*Work request:*
Reproduce everything from the line that contains "Rendered at 1755 by 987 pixels." down to the line that contains "Identify the document" in the listing below, word for word and nothing more. Leave the pictures out.

-*-

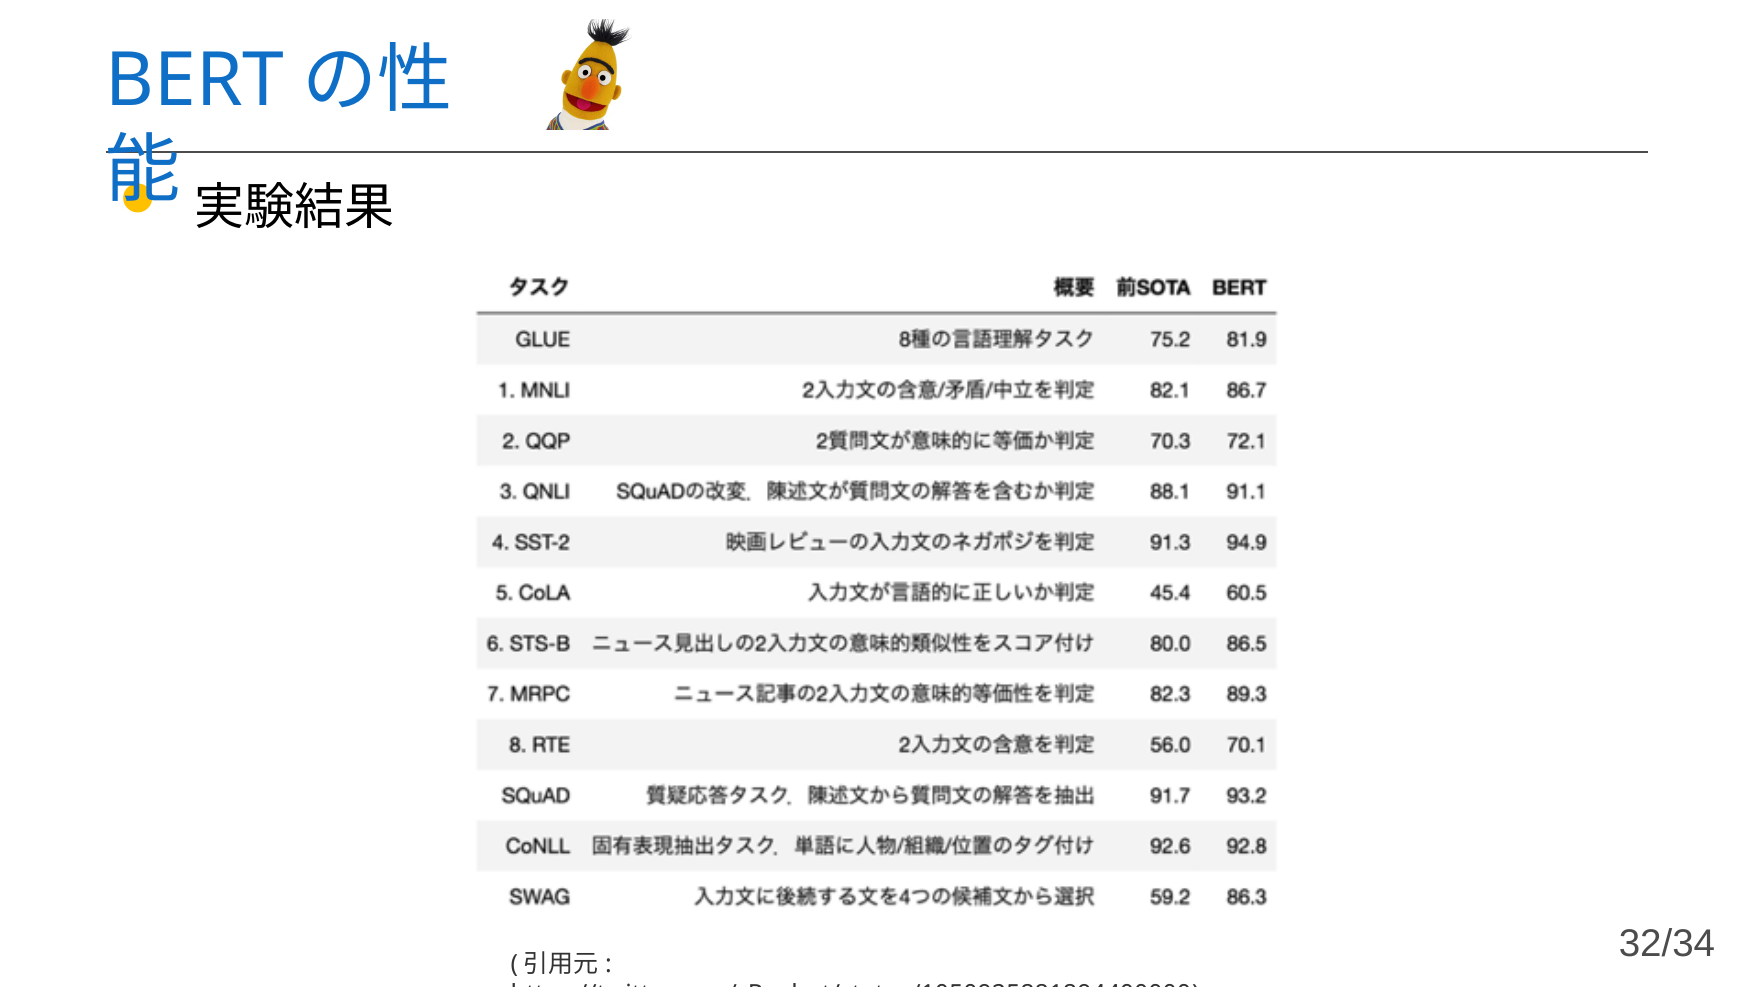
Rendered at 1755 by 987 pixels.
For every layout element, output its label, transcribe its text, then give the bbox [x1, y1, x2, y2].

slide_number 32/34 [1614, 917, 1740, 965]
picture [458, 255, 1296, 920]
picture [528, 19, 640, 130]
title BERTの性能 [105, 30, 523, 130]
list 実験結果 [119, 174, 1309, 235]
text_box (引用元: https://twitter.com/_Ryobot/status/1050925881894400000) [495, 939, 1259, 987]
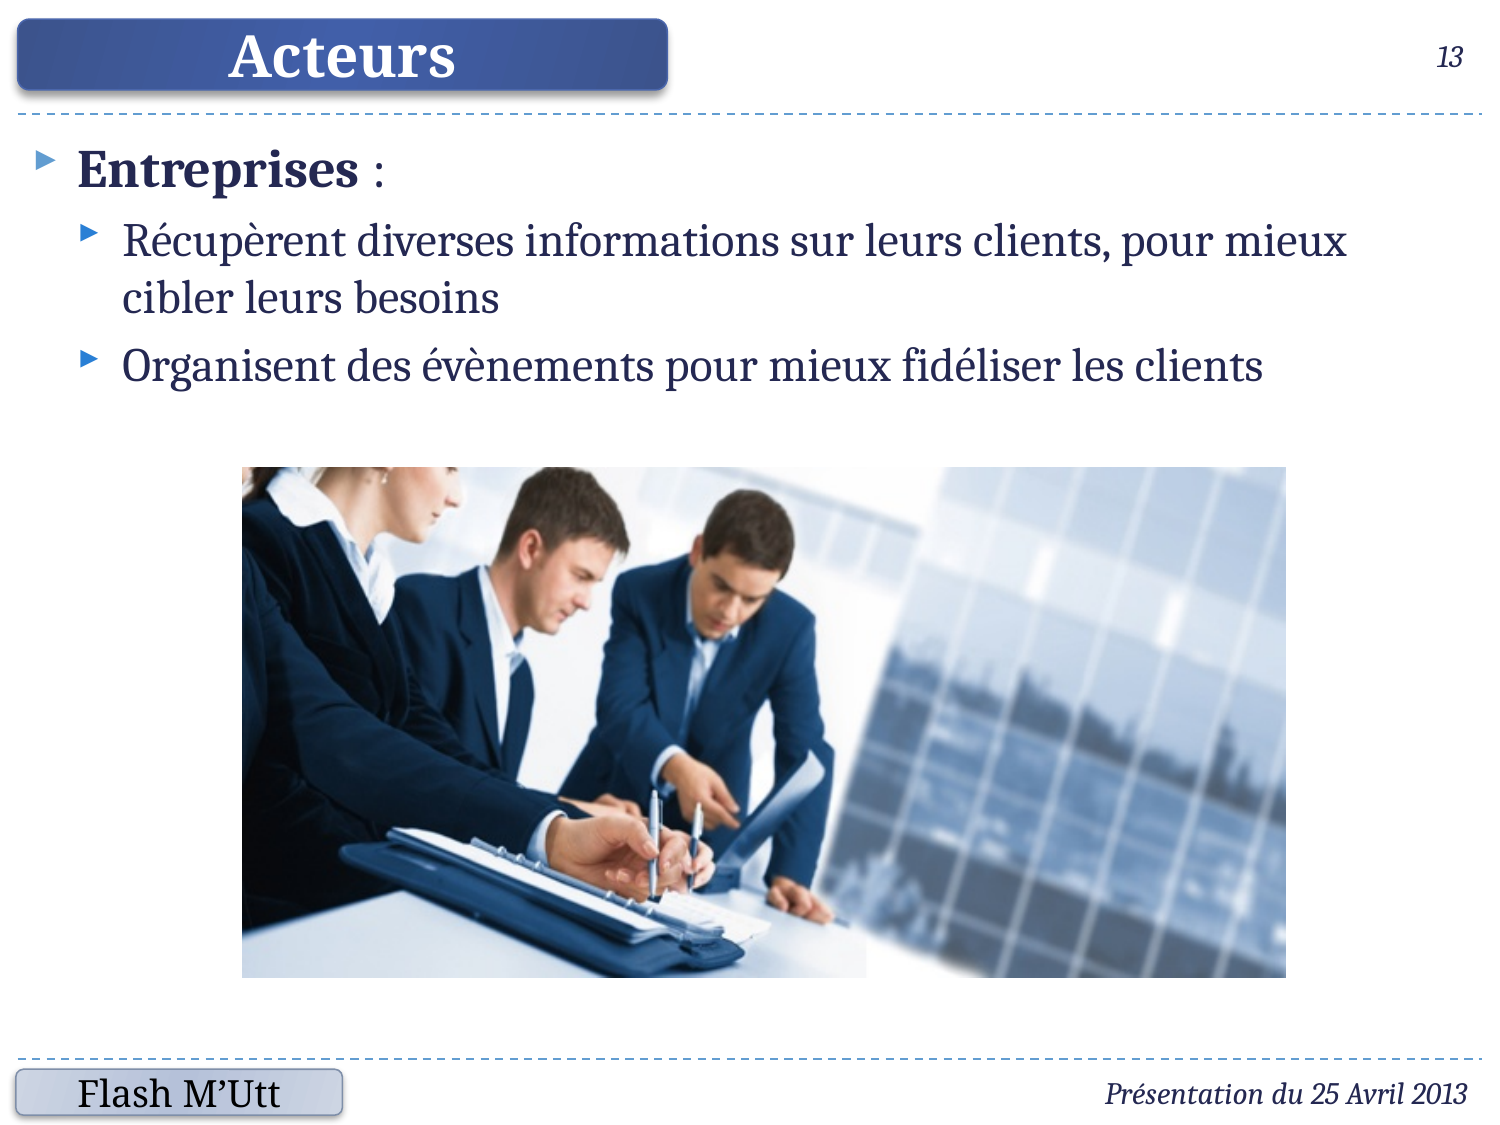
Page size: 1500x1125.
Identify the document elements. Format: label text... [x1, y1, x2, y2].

-*-

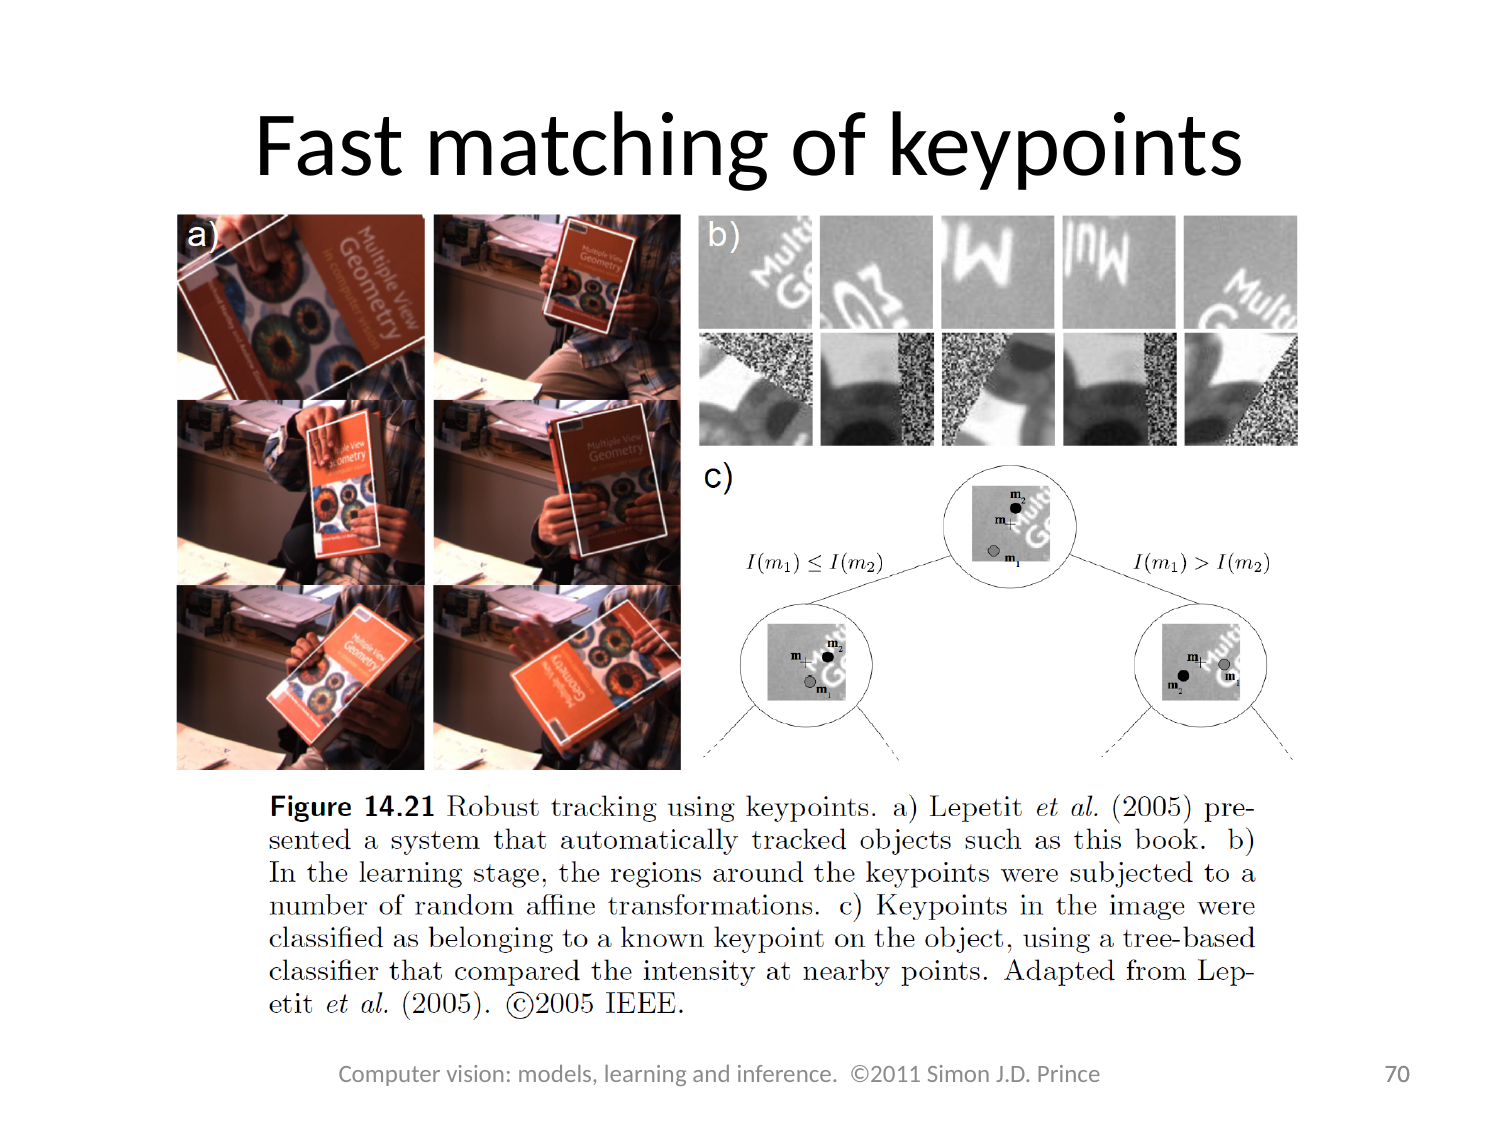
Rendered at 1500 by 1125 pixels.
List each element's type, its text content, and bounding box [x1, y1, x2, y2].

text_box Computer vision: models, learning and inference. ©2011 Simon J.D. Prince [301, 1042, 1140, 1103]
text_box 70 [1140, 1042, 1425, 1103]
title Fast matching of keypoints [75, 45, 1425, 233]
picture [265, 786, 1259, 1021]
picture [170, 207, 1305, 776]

-*-

*Answer:*
Rendered at 1755 by 987 pixels.
For every layout element, output its label, transcribe its text, then give the bbox [x1, y1, x2, y2].

slide_number 32/34 [1614, 917, 1740, 965]
picture [458, 255, 1296, 920]
picture [528, 19, 640, 130]
title BERTの性能 [105, 30, 523, 130]
list 実験結果 [119, 174, 1309, 235]
text_box (引用元: https://twitter.com/_Ryobot/status/1050925881894400000) [495, 939, 1259, 987]
Page size: 1500x1125.
Identify the document elements. Format: label text... [x1, y1, x2, y2].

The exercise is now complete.